Rishi Sunak has promised he can hold down hikes in mortgage bills, as he argued spending cuts and tax increases are a price worth paying to curb inflation.
In his first interview since reaching No 10, the prime minister refused to rule out a return to austerity as the Treasury hunts for a £50bn package of savings to bring borrowing under control.
Instead, Mr Sunak insisted inflation – tipped to reach 11 per cent by the end of the year – is the “number one enemy”, ahead of the crucial autumn statement on 17 November.
“It’s right we’re honest about the trade-offs we face. Everyone now talks about borrowing, everyone appreciates that the government cannot do everything,” he told The Times.
Whitehall departments are braced to make billions in further spending cuts, despite warnings they were stripped to the bone in George Osborne’s first austerity programme.
The Bank of England has also forecast a £3,000 annual hike on mortgage bills, after it increased interest rates by 0.75 per cent to 3 per cent on Thursday.
The consumer champion Martin Lewis predicted a “horrendous shock” for people forced to remortgage in the months to come, when coming off the very low rates of the last decade.
Mr Sunak said: “I absolutely recognise the anxiety that people have about mortgages. It’s one of the biggest bills people have.
“So what I want to say to people is, that I’m going to do absolutely everything I can to grip this problem, to limit the rise in those mortgage rates.
“I think inflation is the number one enemy, as Margaret Thatcher rightly said. Inflation has the biggest impact on those with the lowest incomes. I want to get a grip of inflation.”
Mr Sunak also defended Suella Braverman for saying the south coast of the UK faces an “invasion” of asylum seekers – while declining to use the incendiary word himself.
“What Suella was doing was conveying a sense of scale of the challenge we face, which is serious and unprecedented,” he said, adding: “There is no easy overnight fix to that challenge.”
Mr Sunak pointed to his record as chancellor – when he introduced the Covid furlough scheme – as a reason for people should trust him over the economy.
“I completely acknowledge that trust has been damaged over the past few weeks and months.
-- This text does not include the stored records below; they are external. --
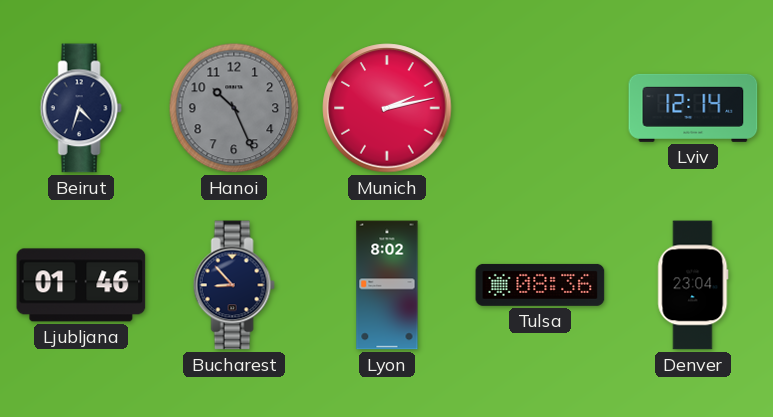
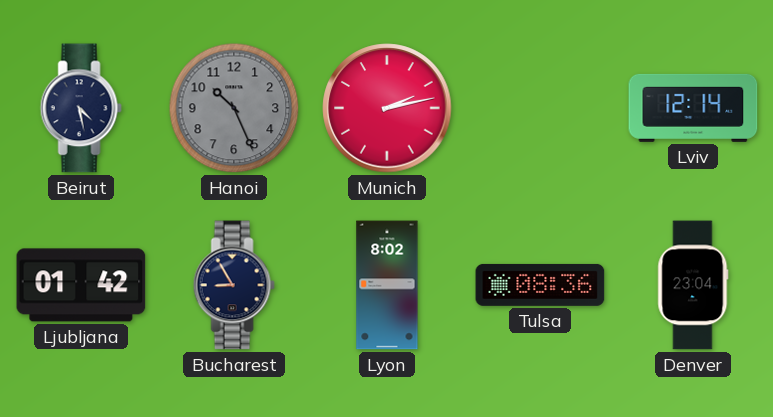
Beirut: 4:33 -> 4:28
Ljubljana: 01:46 -> 01:42
Bucharest: 8:53 -> 8:55
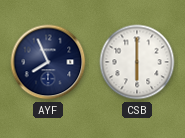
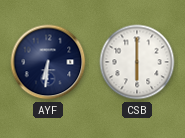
AYF: 7:56 -> 6:31
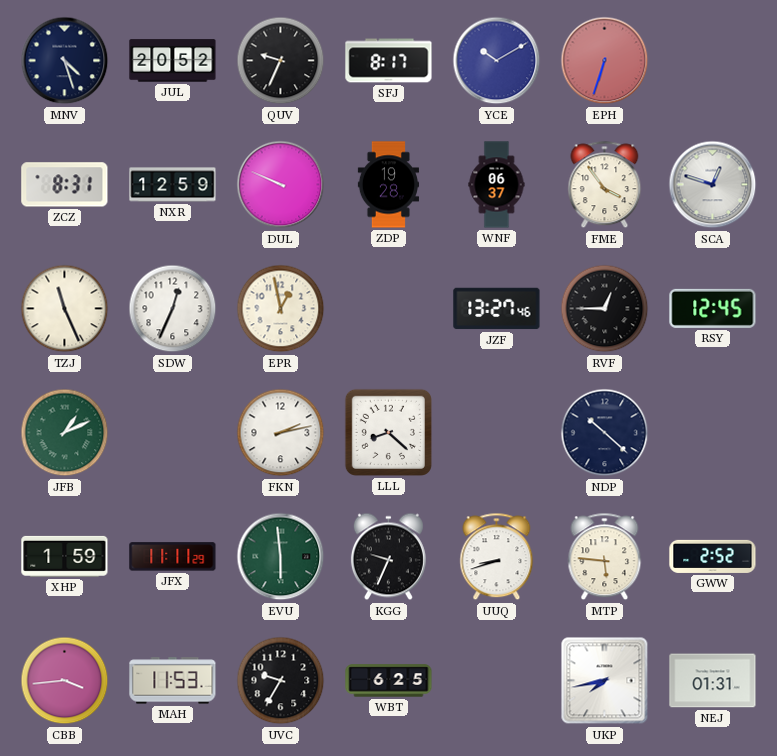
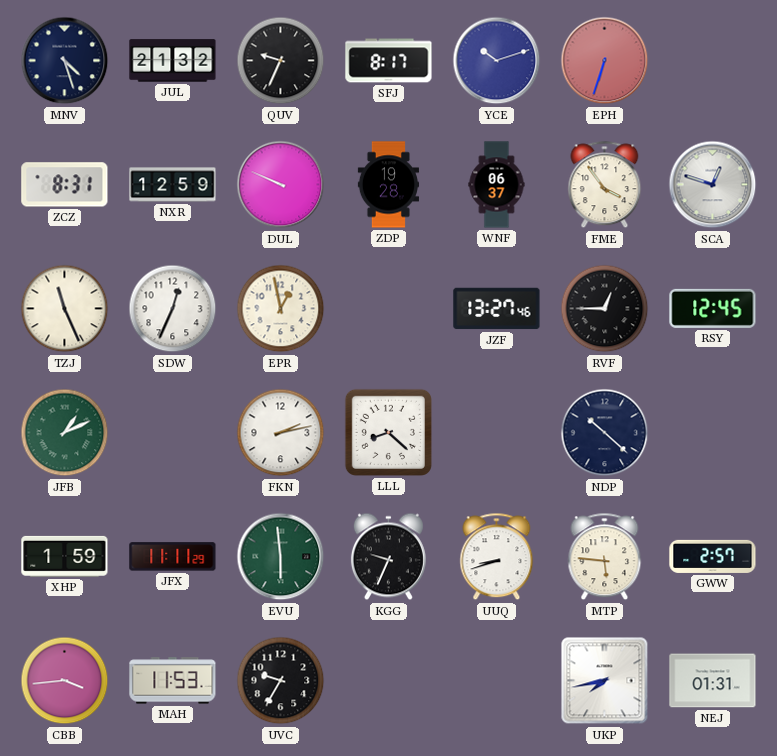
JUL: 20:52 -> 21:32
YCE: 10:10 -> 10:12
GWW: 2:52 -> 2:57
WBT: 6:25 -> none
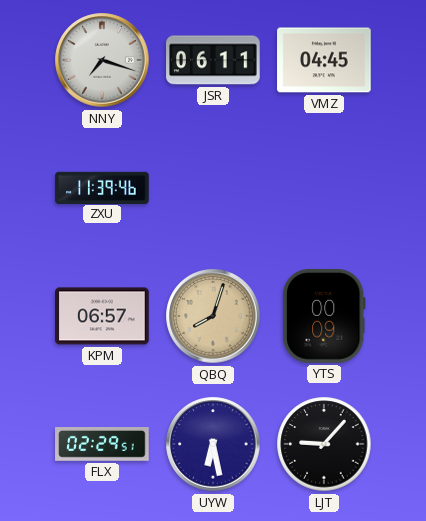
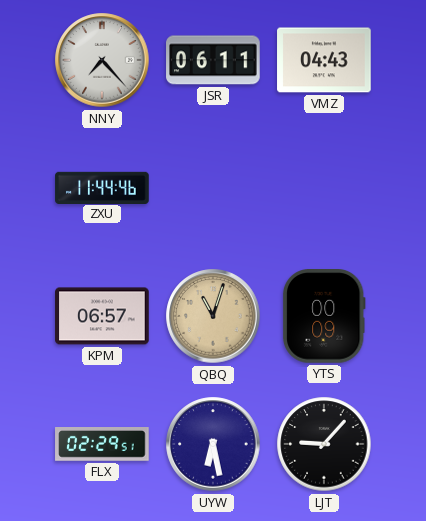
NNY: 7:18 -> 7:23
VMZ: 04:45 -> 04:43
ZXU: 11:39 -> 11:44
QBQ: 8:03 -> 11:03
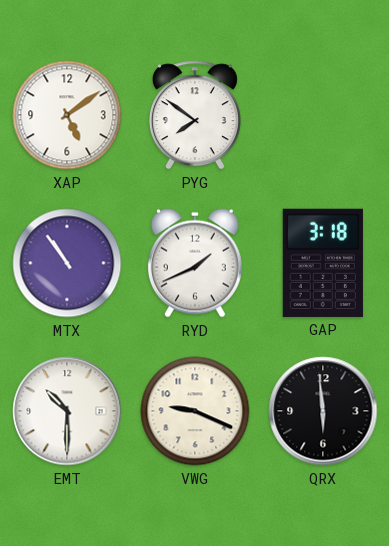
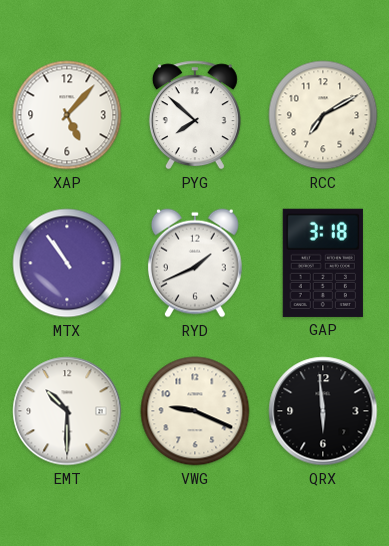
XAP: 5:09 -> 5:07
PYG: 7:51 -> 7:52
RCC: none -> 7:10
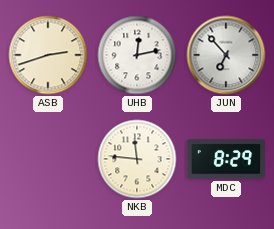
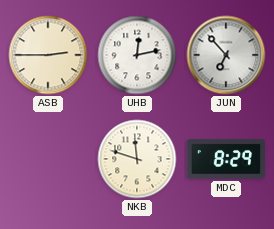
ASB: 2:42 -> 2:45
NKB: 11:46 -> 11:48
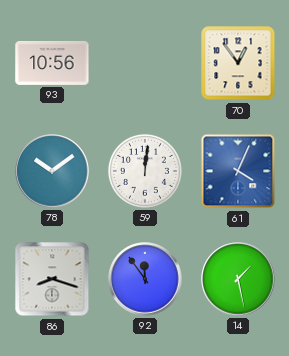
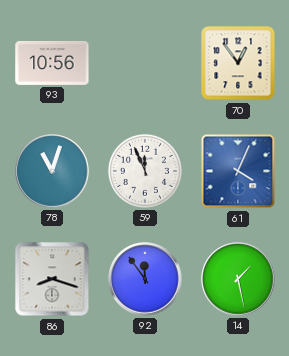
78: 10:09 -> 11:03
59: 12:01 -> 11:56
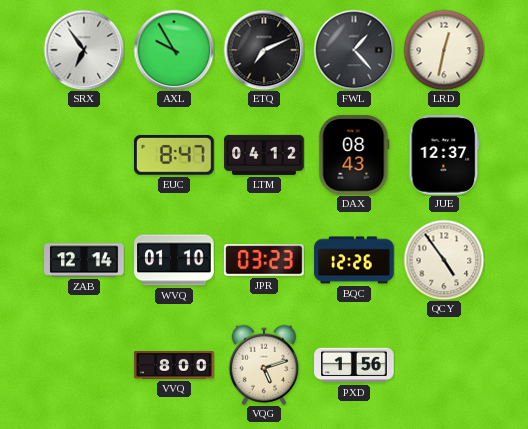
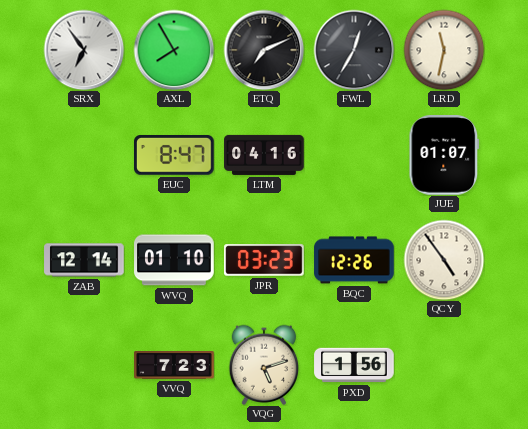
AXL: 9:55 -> 7:55
FWL: 1:23 -> 12:35
LRD: 12:32 -> 11:32
LTM: 04:12 -> 04:16
DAX: 08:43 -> none
JUE: 12:37 -> 01:07
VVQ: 8:00 -> 7:23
I realise that trust is not given, trust is earned. My job is to regain people’s trust,” he said.
“The only thing that people will take away from the summer – hopefully from my track record as chancellor – I’m someone they can trust understands the economy.
“I’m someone they can have confidence in, who will manage us through what will be a difficult economic time. I’ve got a track record in doing it.”